How to Use This Calculator
- Enter a label for your experiment or paired measurement set.
- Choose whether you are entering raw counts or already normalized probabilities.
- Rename the X and Y state labels to match your detector, channel, or signal states.
- Fill in the four joint values for the binary state combinations.
- Select the log base for bits, nats, or hartleys.
- Press the calculate button to show results above the form.
- Review entropy values, normalized mutual information, and uncertainty reduction percentages.
- Use the CSV or PDF buttons to export the current result summary.

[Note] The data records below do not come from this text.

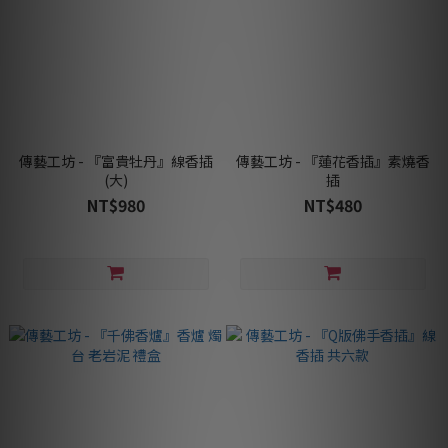
傳藝工坊 - 『富貴牡丹』線香插
傳藝工坊 - 『蓮花香插』素燒香
(大)
插
NT$980
NT$480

Frequently Asked Questions
1. What does mutual information measure?
It measures how much knowing one variable reduces uncertainty about the other. Higher values mean stronger statistical dependence between paired states or observed outcomes.
2. Why is mutual information useful in physics?
It helps evaluate relationships between detector outputs, channel states, spin measurements, sensor readings, and correlated experimental observations without assuming a purely linear relationship.
3. Can I enter probabilities instead of counts?
Yes. Choose the probabilities mode and enter the four joint probabilities. If they do not sum exactly to one, the calculator normalizes them automatically.
4. What is the difference between bits and nats?
The difference is the logarithm base. Base 2 reports bits, while base e reports nats. The dependence structure is the same, but the numerical units change.
5. What does normalized mutual information show?
It rescales mutual information so you can compare dependence strength more easily across different datasets. Values closer to one indicate stronger shared structure.
6. What happens when a joint cell is zero?
Zero-probability cells contribute nothing to the mutual information sum. This follows the standard limiting behavior used in entropy and information calculations.
7. Is this calculator limited to binary variables?
This version is designed for two-state X and Y variables, which fits many detector, signal, and event classification problems. Larger state spaces need expanded matrices.
8. How should I interpret a low mutual information value?
A low value suggests weak dependence. Knowing one state gives little help predicting the other, so the paired observations are closer to statistical independence.